New Ancient DNA Discoveries Show Native Americans Returned to Siberia
A discovery of gene flow and migration paints a realistic but complicated prehistory of northern Asia and the peopling of the Americas following the last Ice Age
Three people perished on a riverbank in northeastern Siberia's Kamchatka Peninsula some 500 years ago. Their remains have revealed an intriguing fact, they have some North American ancestry based on their DNA. This finding was published in Current Biology1 two days ago. The findings indicate that although the progenitors of today's Native Americans originated in Asia, the migration was not one-way when taken into account alongside other ancient and modern genomes. Instead, the Bering Sea region served as a crossroads where people frequently traveled by boat across continents for thousands of years.
This is not entirely new. According to a study2 from 2019, genetic and linguistic data demonstrated that humans who lived in northwest Alaska between 2,200 and 500 years ago may have somehow crossed across the Bering Sea into Siberia. It was not known, however, whether this gene flow of Native American heritage back into Asia was typical or an anomaly. As a result, the concept of reverse migration adds some complexity while also increasing realism to this region's past.
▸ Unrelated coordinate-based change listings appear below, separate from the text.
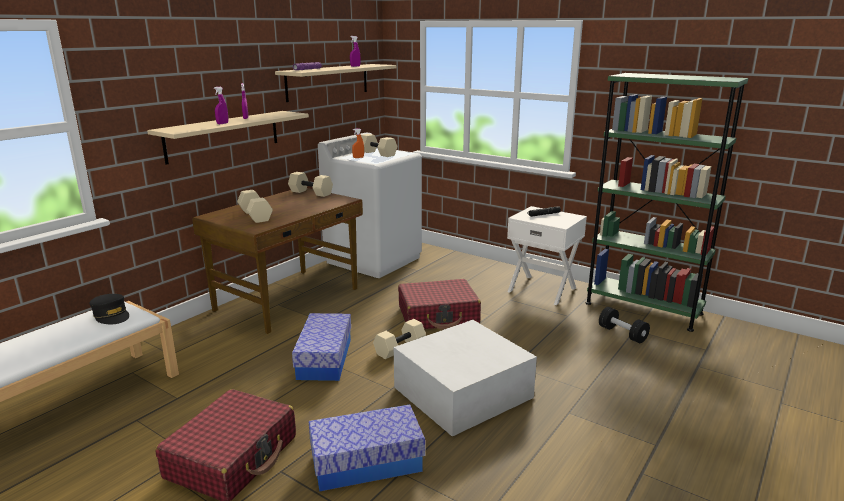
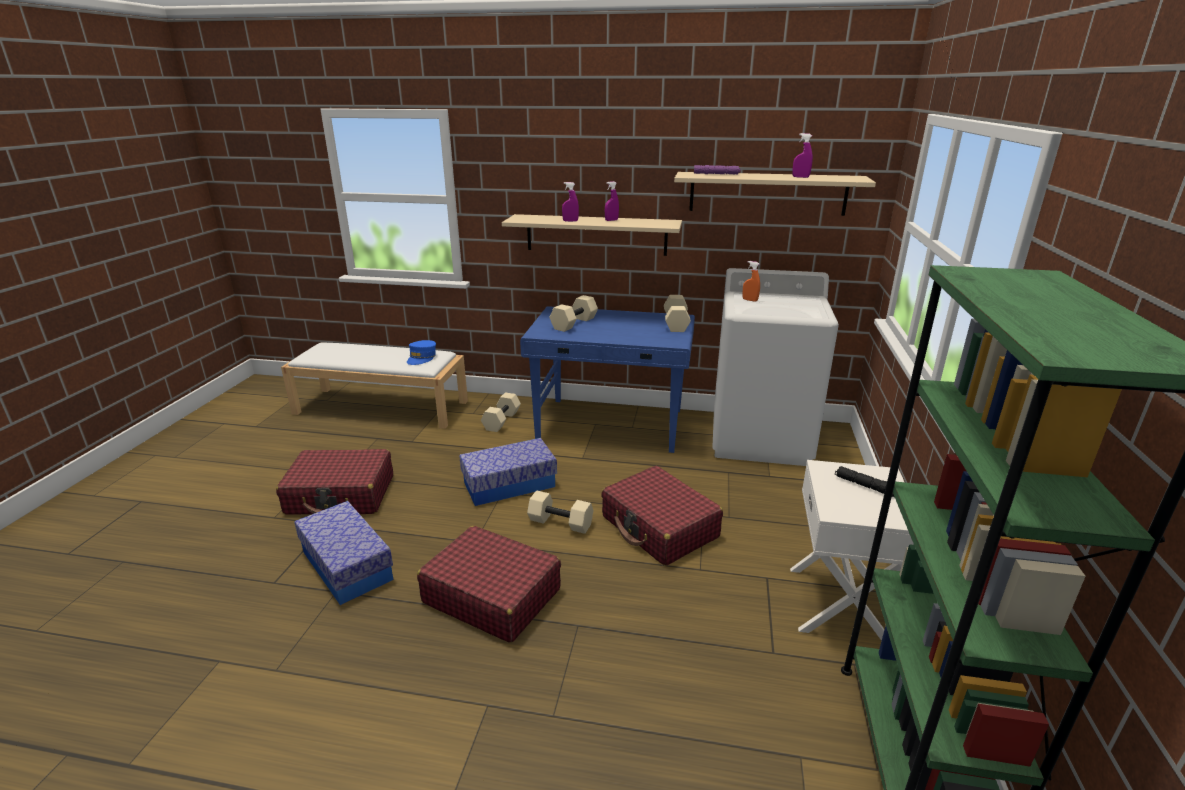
camera: 65 degrees right, 5 degrees up
black cap [89,294,129,325] -> blue cap [407,340,436,365]
brown desk [192,188,363,334] -> blue desk [520,306,695,453]
beige dumbbell [361,134,397,157] -> beige dumbbell moved to [481,392,521,432]
white storage box [394,320,537,437] -> red suitcase [417,526,561,643]
black dumbbell [599,307,650,343] -> none

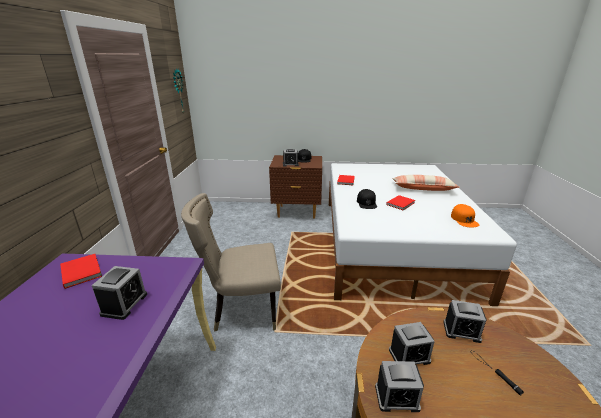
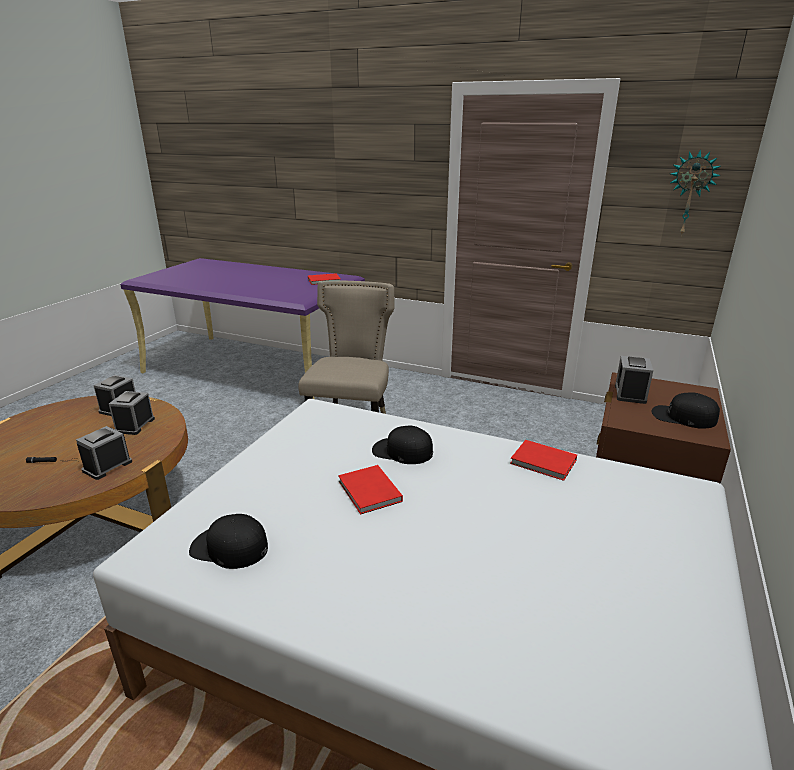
camera: 110 degrees right, 0 degrees up
alarm clock [91,266,147,320] -> none
pillow [392,175,459,191] -> none
orange cap [451,204,479,228] -> black cap [189,514,268,569]

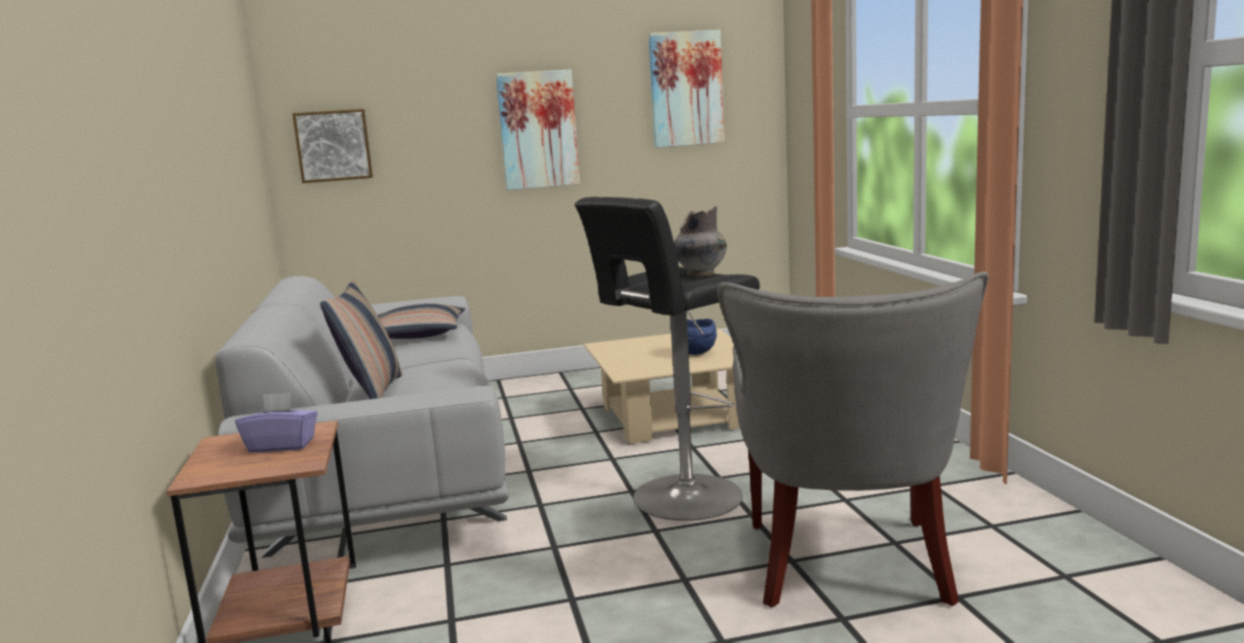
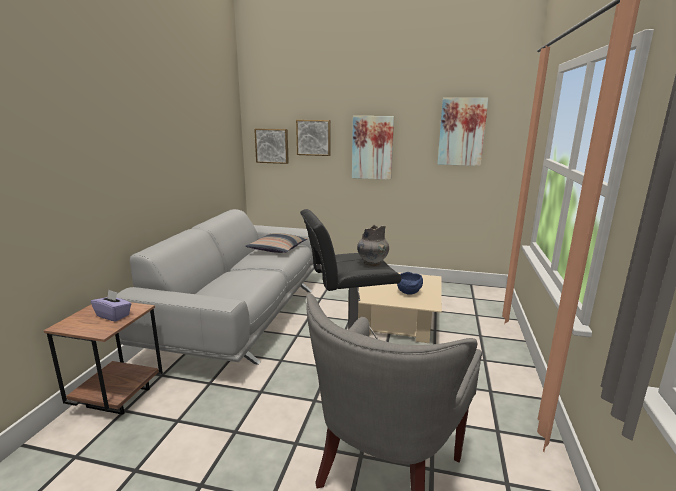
camera: 25 degrees right, 5 degrees up
pillow [320,280,403,399] -> none
none -> picture [296,120,331,156]

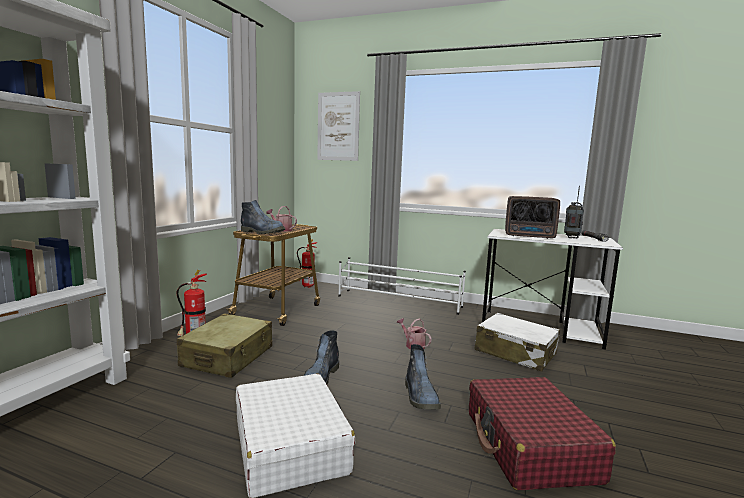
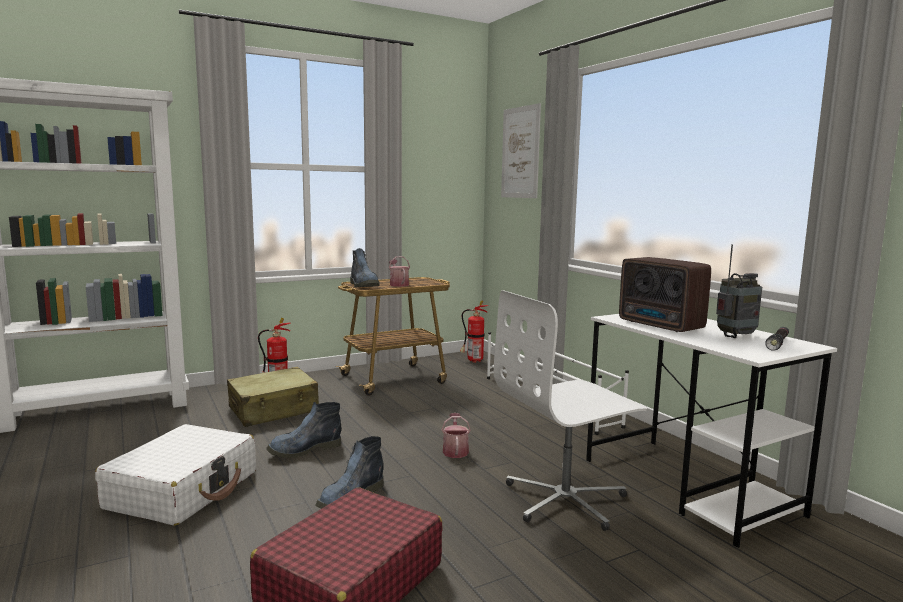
camera: 40 degrees right, 0 degrees up
white suitcase [474,313,560,371] -> white office chair [494,290,647,531]

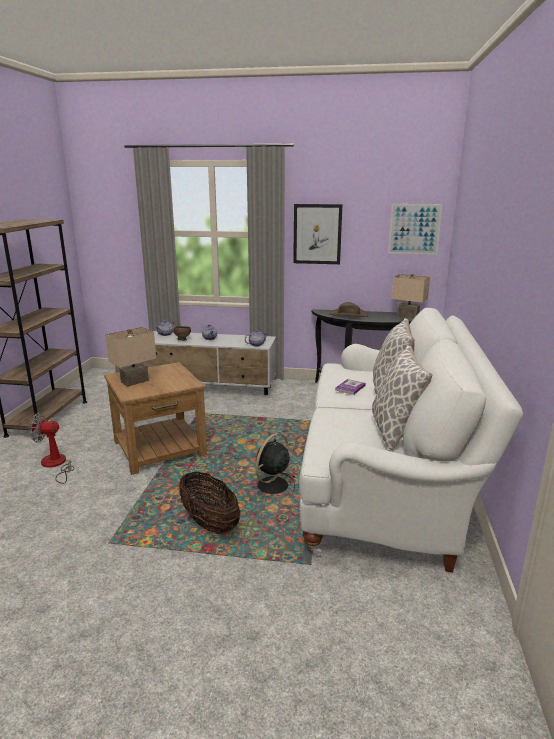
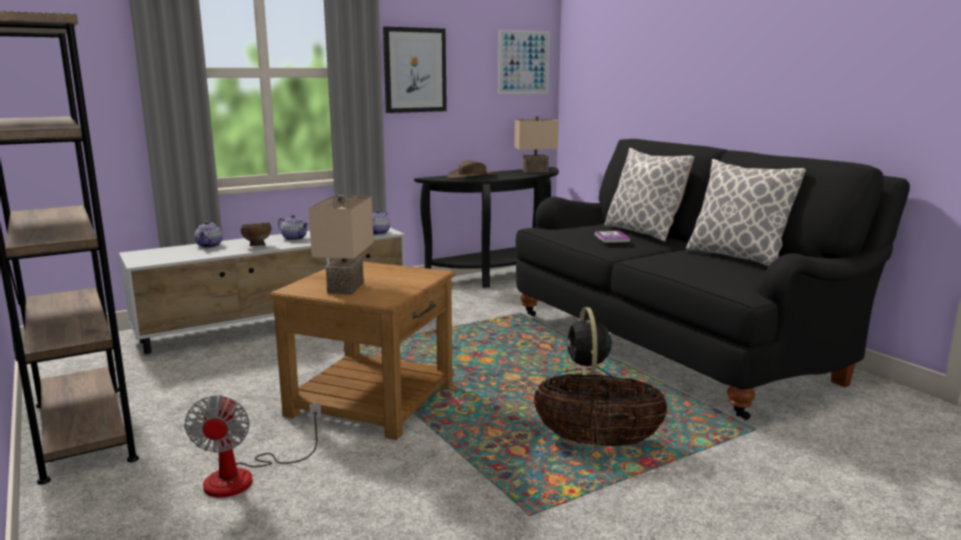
camera: 40 degrees left, 5 degrees down
fan [29,413,74,484] -> fan turned 60 degrees counterclockwise [184,395,322,498]
white sofa [299,308,524,572] -> black sofa [515,139,910,420]

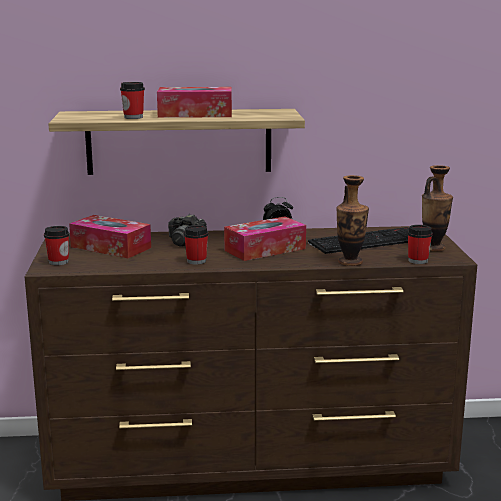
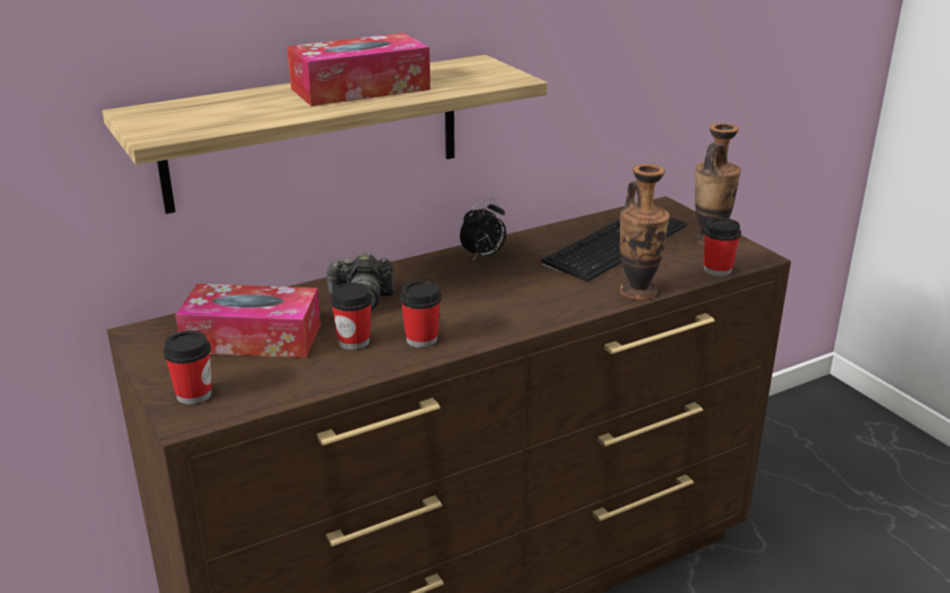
camera: 25 degrees left, 10 degrees up
cup [120,82,145,119] -> cup moved to [330,283,372,350]
tissue box [224,216,306,261] -> none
Why is it realistic? Well, humans are amazingly capable of traveling great distances. We live on every continent and even those in the International Space Station are alive outside of Earth. It is common knowledge that prehistoric peoples from Siberia crossed the Bering Strait into Alaska starting around 20,000 years ago, then moved south across the Americas. Because sea levels were significantly lower at the time, hunter-gatherers could enter the new continent by crossing a frozen land bridge or by boating along its coast.
As the glaciers retreated, the Bering Sea rose and separated the two continents as the end of the last Ice Age, some 11,500 years ago. However, more immigrants kept coming, combining with and displacing earlier populations to change the genetic makeup of indigenous people in the Americas.
The remains of the three people were discovered in 2019 by archaeologists excavating a location on the banks of the Kamchatka River. Ancient DNA was extracted from the bones and examined by the experts. They discovered that these individuals were closely linked to the populations of present-day Kamchatkan. Surprisingly, though, they also carried genes that seemed to have originated from populations residing in North America.